Learning Target: SWBAT understand what caused the U.S. and U.S.S.R. to be rivals.

Objectives: 8.1.1 Origins and Beginnings of Cold War – Analyze the factors that
contributed to the Cold War including • differences in the civic, ideological and
political values, and the economic and governmental institutions of the U.S.
and U.S.S.R. • diplomatic decisions made at the Yalta and Potsdam Conferences
(1945) • actions by both countries in the last years of and years following World
War II (e.g., the use of the atomic bomb, the Marshall Plan, the Truman Doctrine,
North American Treaty Alliance (NATO), and Warsaw Pact) (National Geography
Standard 13, p. 210)
8.1.2 Foreign Policy during the Cold War – Evaluate the origins, setbacks, and
successes of the American policy of “containing” the Soviet Union, including •
the development of a U.S. national security establishment, composed of the
Department of Defense, the Department of State, and the intelligence
community (National Geography Standard 13, p. 210) • the armed struggle with
Communism, including the Korean conflict (National Geography Standard 13, p.

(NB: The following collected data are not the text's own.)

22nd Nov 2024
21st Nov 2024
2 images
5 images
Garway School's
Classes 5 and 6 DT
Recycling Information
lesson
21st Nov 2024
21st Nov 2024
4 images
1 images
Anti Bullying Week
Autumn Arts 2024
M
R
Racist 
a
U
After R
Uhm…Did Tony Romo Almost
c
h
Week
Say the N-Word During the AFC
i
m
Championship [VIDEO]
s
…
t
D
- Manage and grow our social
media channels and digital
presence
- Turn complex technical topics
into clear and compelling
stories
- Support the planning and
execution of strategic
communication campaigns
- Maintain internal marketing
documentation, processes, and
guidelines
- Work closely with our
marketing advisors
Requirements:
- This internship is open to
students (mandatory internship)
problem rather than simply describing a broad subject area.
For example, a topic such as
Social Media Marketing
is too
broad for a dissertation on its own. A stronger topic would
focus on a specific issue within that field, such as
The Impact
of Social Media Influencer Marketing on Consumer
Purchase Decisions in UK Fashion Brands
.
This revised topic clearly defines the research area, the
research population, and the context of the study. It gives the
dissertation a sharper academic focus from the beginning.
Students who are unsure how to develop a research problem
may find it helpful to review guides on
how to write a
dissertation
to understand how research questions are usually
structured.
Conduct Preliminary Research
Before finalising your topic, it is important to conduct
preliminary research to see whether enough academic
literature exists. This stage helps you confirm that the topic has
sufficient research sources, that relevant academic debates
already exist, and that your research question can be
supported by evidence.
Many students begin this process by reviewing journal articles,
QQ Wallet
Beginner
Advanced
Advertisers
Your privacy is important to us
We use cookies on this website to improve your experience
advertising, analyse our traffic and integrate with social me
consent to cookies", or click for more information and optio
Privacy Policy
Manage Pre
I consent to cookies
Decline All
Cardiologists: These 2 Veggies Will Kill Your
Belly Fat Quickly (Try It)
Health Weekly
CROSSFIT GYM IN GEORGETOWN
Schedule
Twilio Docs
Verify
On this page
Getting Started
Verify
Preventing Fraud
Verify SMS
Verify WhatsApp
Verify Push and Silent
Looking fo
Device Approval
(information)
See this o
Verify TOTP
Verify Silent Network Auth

210) • direct conflicts within specific world regions including Germany and Cuba
(National Geography Standards 5 and 13; pp. 192 and 210)
Anticipated student conceptions or challenges to understanding: Since my
school has 9th grade freshmen take U.S. History, most of them have not had a
government or civics lesson. Most students take government in 10th grade at our
district. (L’Anse Creuse) With this obstacle it will be difficult to explain different
government styles, much less comparing and contrasting why they are opposites.
Still, we live in a democracy, so I will use real world examples to try and help
students see how those same rights and liberties we have would compare in a
government system like the U.S.S.R.’s.